Et voila bien pourquoi quand Étienne s’exprime aujourd’hui sur les conséquences de la crise, on sent et l’on sait que ses intuitions et ses colères viennent de loin. L’exclusion comme impossibilité chez Balibar n’est pas seulement une posture de militant. Les inégalités dans l’inégalité qui explosent aujourd’hui – celles entre les individus magnifiées par celle entre les groupes et les pays – révèlent un apartheid au sein de l’Europe qui était déjà inscrit depuis Maastricht comme l’envers d’une citoyenneté européenne qui ne peut qu’appeler à l’exclusion.
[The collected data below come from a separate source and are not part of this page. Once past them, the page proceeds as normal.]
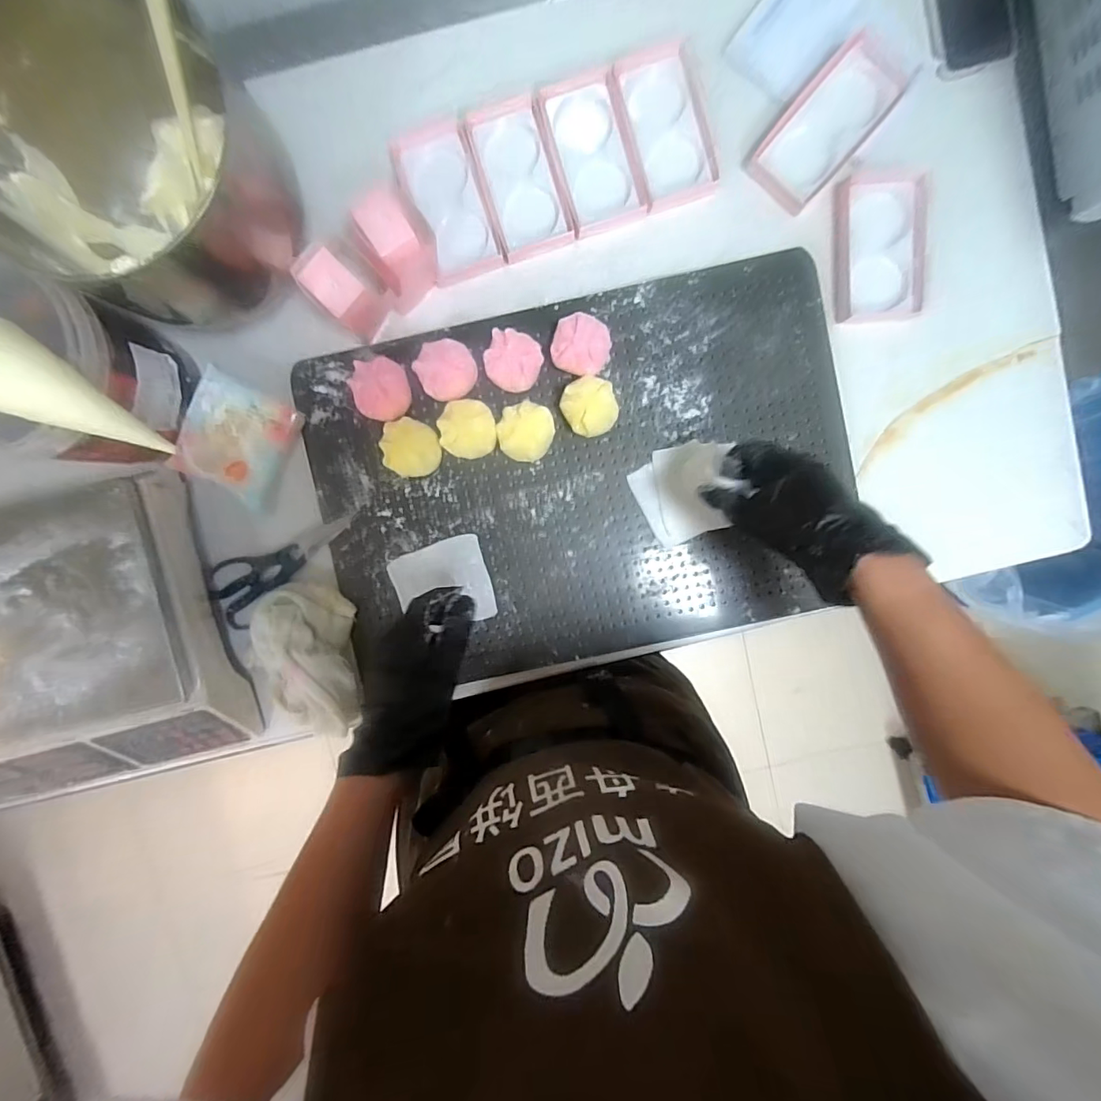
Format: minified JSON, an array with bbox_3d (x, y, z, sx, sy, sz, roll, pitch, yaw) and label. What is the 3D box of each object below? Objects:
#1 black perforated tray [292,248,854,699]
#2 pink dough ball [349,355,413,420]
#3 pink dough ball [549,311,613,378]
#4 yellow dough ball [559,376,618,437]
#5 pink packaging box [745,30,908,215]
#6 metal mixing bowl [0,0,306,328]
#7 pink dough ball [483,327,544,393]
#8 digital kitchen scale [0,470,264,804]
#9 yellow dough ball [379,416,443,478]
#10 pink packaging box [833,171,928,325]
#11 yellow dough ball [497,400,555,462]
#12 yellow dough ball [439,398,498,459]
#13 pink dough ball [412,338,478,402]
[{"bbox_3d":[0.040,-0.074,0.585,0.583,0.019,0.402,-12,95,1],"label":"black perforated tray"},{"bbox_3d":[-0.182,-0.172,0.556,0.054,0.052,0.065,-18,95,2],"label":"pink dough ball"},{"bbox_3d":[0.034,-0.219,0.556,0.062,0.045,0.057,0,96,0],"label":"pink dough ball"},{"bbox_3d":[0.044,-0.155,0.560,0.058,0.048,0.059,0,96,0],"label":"yellow dough ball"},{"bbox_3d":[0.291,-0.448,0.543,0.080,0.027,0.165,41,94,-4],"label":"pink packaging box"},{"bbox_3d":[-0.358,-0.322,0.446,0.188,0.171,0.198,0,96,0],"label":"metal mixing bowl"},{"bbox_3d":[-0.040,-0.202,0.559,0.057,0.051,0.058,0,96,0],"label":"pink dough ball"},{"bbox_3d":[-0.538,0.113,0.555,0.339,0.086,0.308,-15,95,2],"label":"digital kitchen scale"},{"bbox_3d":[-0.152,-0.112,0.567,0.062,0.040,0.059,0,96,0],"label":"yellow dough ball"},{"bbox_3d":[0.346,-0.316,0.543,0.085,0.030,0.138,-4,96,1],"label":"pink packaging box"},{"bbox_3d":[-0.027,-0.129,0.568,0.059,0.040,0.061,0,96,0],"label":"yellow dough ball"},{"bbox_3d":[-0.091,-0.132,0.570,0.060,0.045,0.059,0,96,0],"label":"yellow dough ball"},{"bbox_3d":[-0.112,-0.195,0.561,0.060,0.037,0.060,0,96,0],"label":"pink dough ball"}]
Le sud comme autre de l’Europe et dans l’Europe.

La citoyenneté comme sauve qui peut du people européen est bien un leitmotiv chez Balibar depuis quinze ans, mais pas la citoyenneté insipide des supranationalistes purs. Il s’agit pour lui de chercher à forger une citoyenneté transnationale dans un fédéralisme tout aussi transnational (formule importée dix ans plus tard par Habermas qui n’en intègre pas jusqu’au bout les implications plurielles et la conviction que la subjectivité citoyenne ne peut qu’être multiforme). L’idée se résume ainsi : rien n’est moins certain que l’émergence d’un peuple européen, mais rien n’est plus nécessaire que l’avènement de citoyens d’Europe (ironiquement son Citoyens d’Europe est traduit en anglais par Web the People of Europe ? au moment ou je publie un article au titre plus fidèle à ce credo je pense : We, the Peoples of Europe). Si Balibar insiste pour que l’Europe soit non pas aussi mais plus démocratique que les états nations qui la composent, c’est qu’il a conçu et expliqué les potentiels de cette citoyenneté là. Depuis plus de dix ans, nous faisons un chemin parallèle, lui avec ses citoyens d’Europe moi avec ma demoi-cratie Européenne – nos fils d’Ariane se croisent, se nouent et se dénouent, au gré d’un dialogue trop souvent interrompu viva voce mais qui se poursuit sur la toile, justement.

En fin de compte, cette histoire de citoyenneté à la Balibar ne dépend que de chacun de nous. Quand il demande si une citoyenneté européenne est possible, il nous rappelle que la démocratie c’est le débat, et que les conditions de son épanouissement ne peuvent pas être produites par en haut. Quant il parlait d’une réinvention de leur identité démocratique par les migrants et les minorités eux-mêmes en France et en Europe, c’est à l’action sur l’imagination et non seulement sur les institutions qu’il en appelait. Le droit à la parole et à être vu et entendu devait se conquérir et passer par le risque d’être réprimé. Pas besoin d’être naturalisé pour contribuer ainsi à la vie de la cité – on recrée la citoyenneté en ne l’apparentant, non pas a une appartenance préétablie mais a travers des pratiques défiant ces modes d’appartenance même. Il en va de même aujourd’hui pour les groupes et peuples victimes de pratiques de confiscations du pouvoir dû à la gestion de crise dans l’Union Européenne. Étienne en appelle à un autre “populisme”, a une Europe d’en bas qui reconnaisse les lutes sociales et les aspirations à la dignité de ceux qui souffrent de l’arrogance de nos élites. Voila par sa plume et sa verve l’un des possibles, dont l’UE est encore bien loin d’être à la hauteur, hélas. Mais il ne faut pas renoncer au fil conducteur.

Ce que m’ a apprit Balibar encore, et toujours, c’est de ne pas laisser se refermer une pensée ou une question avant d’en avoir extrait les tension sous-jacentes et les contradictions créatrices, de celles qu’il affectionne bien sûr, entre liberté et égalité, exclusion et inclusion, ordre et contestation, statut et action, découverte et invention, conjoncture et réflexion ou intériorité et extériorité ; mais aussi faut-il bien reconnaitre les affinités électives conceptuelles qui permettront ensuite de tisser cette ville invisible qui nous habite tous de ville en ville, d’intuition en intuition, de causes célèbres en effets dévastateurs. Parce qu’il faut finalement refuser de conclure autrement que par intermittence, sans résoudre mais sans se soustraire, comme il se doit.